━━━━━ Data for review

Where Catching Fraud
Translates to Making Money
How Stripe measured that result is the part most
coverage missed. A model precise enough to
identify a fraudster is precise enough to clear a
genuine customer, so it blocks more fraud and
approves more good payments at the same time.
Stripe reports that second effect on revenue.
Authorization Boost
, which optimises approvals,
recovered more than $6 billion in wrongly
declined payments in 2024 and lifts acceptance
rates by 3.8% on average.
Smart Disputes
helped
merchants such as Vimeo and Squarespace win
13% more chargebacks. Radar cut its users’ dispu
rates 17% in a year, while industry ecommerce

━━━━━━━━━━

Write out word for word every line from the one containing "13% more chargebacks." through the last line of the data, and no other line.

» **Expected answer**:
13% more chargebacks. Radar cut its users’ dispu
rates 17% in a year, while industry ecommerce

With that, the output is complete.